US Navy’s Pacific Partnership 2013 Mission to Assist in Oceania

Navy's Pacific Partnership 2013 Mission to Assist in Oceania

The eighth iteration of the U.S. Pacific Fleet’s annual Pacific Partnership mission will take place in the Oceania region over a four-month period beginning in May.

Host nations will include Samoa, Tonga, Republic of the Marshall Islands, Papua New Guinea, Kiribati and the Solomon Islands.

“The U.S. Pacific Fleet is always prepared for battle, but we also operate to preserve the peace,” said Adm. Cecil D. Haney, commander of the Pacific Fleet. “Ultimately, missions such as Pacific Partnership strengthen relationships that are critical to deter conflict. They build trust, enhance cooperation, and open dialogues between leaders, a multilateral approach that benefits all nations including the United States.”

Working at the invitation of each host nation, U.S. Navy forces will be joined by non-governmental organizations (NGOs) and regional partners that include Australia, Canada, France, Japan, Malaysia and New Zealand to improve maritime security, conduct humanitarian assistance, and strengthen disaster response preparedness.

“Our Navy protects America through readiness to answer our nation’s call, in providing forward-presence, and by strengthening regional partnerships. Pacific Partnership does all three by preparing in calm to swiftly respond during crisis,” Haney said.
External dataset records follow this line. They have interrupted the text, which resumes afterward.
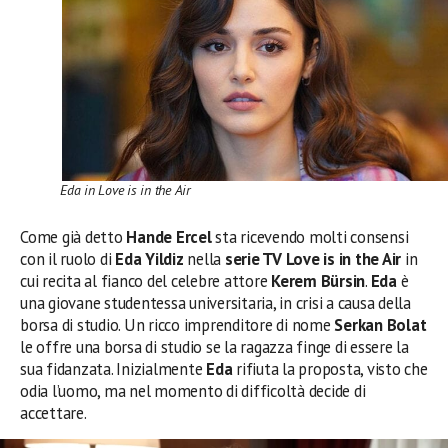
Eda in Love is in the Air
Come già detto
Hande Ercel
sta ricevendo molti consensi
con il ruolo di
Eda Yildiz
nella
serie TV Love is in the Air
in
cui recita al fianco del celebre attore
Kerem Bürsin
.
Eda
è
una giovane studentessa universitaria, in crisi a causa della
borsa di studio. Un ricco imprenditore di nome
Serkan Bolat
le offre una borsa di studio se la ragazza finge di essere la
sua fidanzata. Inizialmente
Eda
rifiuta la proposta, visto che
odia l’uomo, ma nel momento di difficoltà decide di
accettare.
Born out of the devastation wrought by the 2004 tsunami that swept through parts of Southeast Asia, Pacific Partnership began as a military-led humanitarian response to one of the world’s most catastrophic natural disasters. Building on the success and goodwill of this operation, the hospital ship USNS Mercy returned to the region in 2006 for the inaugural Pacific Partnership mission. The mission staff expanded to include partner nation militaries and NGOs working to increase the disaster relief capabilities of Bangladesh, Indonesia, the Philippines and East Timor.

Since then, Pacific Partnership has grown in scope and size. From eight partner nations and eight NGOs in 2006, last year’s mission included 13 partner nations, 28 NGOs, four U.S. agencies and a joint effort across the Department of Defense.

“All these partners understand that we must place capability-building at the center of our efforts by collectively working with host nations desiring to improve first response when disaster strikes,” Haney said. “As we witnessed in 2011 when an earthquake and tsunami devastated our allies in Japan, it is not a question of ‘if’ disasters will occur in this region, but very much a matter of ‘when.’

“Everywhere I travel, military and civilian leaders all agree about the necessity of being able to work together to respond quickly and effectively to any disaster. In the Indo-Asia-Pacific region, where long-standing divisive issues can occasionally cause friction between nations, Pacific Partnership is a stabilizing, unifying mission that everyone can enthusiastically support.”

U.S. Navy Capt. Wallace Lovely, commander of Hawaii-based Destroyer Squadron 31, will lead this year’s mission from the amphibious dock landing ship USS Pearl Harbor (LSD 52). The Australian ship HMAS Tobruk and the New Zealand ship HMNZS Canterbury will also serve as command platforms.

“Pacific Partnership 2013 will be the first mission where our partner nations lead individual phases,” said Lovely. “Australia will lead in Papua New Guinea, New Zealand will lead in both Kiribati and Solomon Islands, while the United States leads in Samoa, Tonga, and the Marshall Islands. Sharing of lead responsibilities and logistical resourcing among partner nations will keep this incredibly impactful mission sustainable in light of future fiscal challenges. I could not be more proud of the multilateral planning effort that has gone into this year’s mission, it has been a true team effort.”

Partner nation naval forces and government agencies, NGOs and host nation planning efforts have focused on utilizing professionals in the fields of medicine, dentistry, veterinary, public health services, engineering and disaster response.

“We are excited about building on the foundation of previous Pacific Partnership missions and demonstrating our commitment to the Oceania region,” Lovely said. “Pacific Partnership represents a lasting return on investment for all participating nations and organizations by helping to ensure the international community is better prepared to work together as a coordinated team when disaster strikes.

“I am proud to be leading a mission where military and civilian professionals will be working side-by-side to make a real difference for the people of our Pacific Island host nations.”